Monkeys ‘get’ the Thatcher effect

The ‘Thatcher effect’, named after a illusion using Margaret Thatcher's face, is created by inverting specific facial features such as eyes or mouth. When the entire face, including the inverted features, is upside down, it’s very difficult to detect the oddities, even though they are glaringly obvious when the face is right side up.

It’s no surprise that people quickly notice ‘thatcherized’ pictures of other people. When the same procedure is done with pictures of other primates, both the normal and thatcherized photos seem fine to most people. What is more surprising, is that the reverse is true for monkeys.

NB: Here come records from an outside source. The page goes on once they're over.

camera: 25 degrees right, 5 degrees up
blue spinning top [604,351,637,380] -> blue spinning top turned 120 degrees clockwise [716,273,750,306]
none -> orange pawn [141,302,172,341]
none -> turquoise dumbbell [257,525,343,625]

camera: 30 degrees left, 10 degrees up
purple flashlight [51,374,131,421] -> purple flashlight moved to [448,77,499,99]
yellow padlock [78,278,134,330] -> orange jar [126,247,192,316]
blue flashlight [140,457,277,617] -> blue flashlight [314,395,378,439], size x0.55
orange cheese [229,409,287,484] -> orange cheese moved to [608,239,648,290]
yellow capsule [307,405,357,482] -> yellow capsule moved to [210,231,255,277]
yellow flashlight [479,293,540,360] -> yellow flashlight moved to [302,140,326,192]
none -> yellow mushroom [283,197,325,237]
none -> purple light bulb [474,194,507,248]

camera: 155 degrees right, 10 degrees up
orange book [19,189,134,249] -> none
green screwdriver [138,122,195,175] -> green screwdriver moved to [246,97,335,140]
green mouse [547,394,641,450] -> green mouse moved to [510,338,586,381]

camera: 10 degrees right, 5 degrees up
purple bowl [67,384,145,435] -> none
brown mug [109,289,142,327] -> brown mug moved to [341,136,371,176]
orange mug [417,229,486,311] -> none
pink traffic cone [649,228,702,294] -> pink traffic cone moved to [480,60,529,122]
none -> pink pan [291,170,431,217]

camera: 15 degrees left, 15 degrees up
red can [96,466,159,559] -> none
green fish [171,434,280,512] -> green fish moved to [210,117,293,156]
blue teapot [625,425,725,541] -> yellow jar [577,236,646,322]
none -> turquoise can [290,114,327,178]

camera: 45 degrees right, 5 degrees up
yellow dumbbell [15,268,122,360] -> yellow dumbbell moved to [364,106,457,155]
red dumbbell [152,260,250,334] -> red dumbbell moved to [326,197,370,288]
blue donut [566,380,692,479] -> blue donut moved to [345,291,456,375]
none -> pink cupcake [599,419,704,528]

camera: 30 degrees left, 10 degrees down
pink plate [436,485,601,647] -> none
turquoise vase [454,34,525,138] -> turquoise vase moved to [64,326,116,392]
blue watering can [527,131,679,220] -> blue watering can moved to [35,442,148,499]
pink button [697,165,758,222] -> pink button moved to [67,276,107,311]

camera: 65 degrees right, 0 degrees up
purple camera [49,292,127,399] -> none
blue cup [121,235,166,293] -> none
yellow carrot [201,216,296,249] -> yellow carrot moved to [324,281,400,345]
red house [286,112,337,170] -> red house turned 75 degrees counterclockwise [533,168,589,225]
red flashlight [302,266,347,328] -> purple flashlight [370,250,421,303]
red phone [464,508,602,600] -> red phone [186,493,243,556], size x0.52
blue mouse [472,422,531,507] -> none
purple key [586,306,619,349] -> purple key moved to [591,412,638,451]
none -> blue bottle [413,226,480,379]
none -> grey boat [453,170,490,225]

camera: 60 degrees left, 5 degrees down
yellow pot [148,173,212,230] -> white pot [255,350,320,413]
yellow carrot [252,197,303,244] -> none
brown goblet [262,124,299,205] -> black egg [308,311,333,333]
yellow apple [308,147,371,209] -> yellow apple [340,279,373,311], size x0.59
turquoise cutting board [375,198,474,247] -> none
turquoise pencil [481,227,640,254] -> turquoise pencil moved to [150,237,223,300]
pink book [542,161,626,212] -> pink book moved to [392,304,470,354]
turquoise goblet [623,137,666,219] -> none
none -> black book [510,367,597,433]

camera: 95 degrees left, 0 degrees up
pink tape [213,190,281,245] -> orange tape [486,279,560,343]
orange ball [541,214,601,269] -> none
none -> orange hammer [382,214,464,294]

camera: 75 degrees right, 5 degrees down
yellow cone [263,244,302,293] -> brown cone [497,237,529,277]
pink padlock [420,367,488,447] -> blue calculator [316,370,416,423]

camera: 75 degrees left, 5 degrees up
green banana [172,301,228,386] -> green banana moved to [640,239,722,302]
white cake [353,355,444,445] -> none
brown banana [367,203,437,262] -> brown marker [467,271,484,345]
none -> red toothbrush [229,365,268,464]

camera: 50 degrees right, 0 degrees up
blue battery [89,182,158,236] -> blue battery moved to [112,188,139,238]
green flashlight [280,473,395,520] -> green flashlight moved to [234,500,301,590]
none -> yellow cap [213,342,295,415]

Christian Wallraven of Korea University plus colleagues from the Max Planck Institute and the University of Manchester tested rhesus macaque monkeys to see if they noticed anything unusual about thatcherized pictures of either other macaques or of humans. The researchers used a combination of eye tracking and habituation (how long the monkeys seemed interested) to assess the monkeys’ opinions of the pictures.

Like humans, the macaques could recognize altered pictures of members of their own species, but not of other species. The researchers suspect that all primates use the same mechanisms for facial recognition, but only of their own species.



The Thatcher illusion: Local changes in facial features are hardly noticeable when the whole face is inverted (rotated 180°), but strikingly grotesque when the face is upright.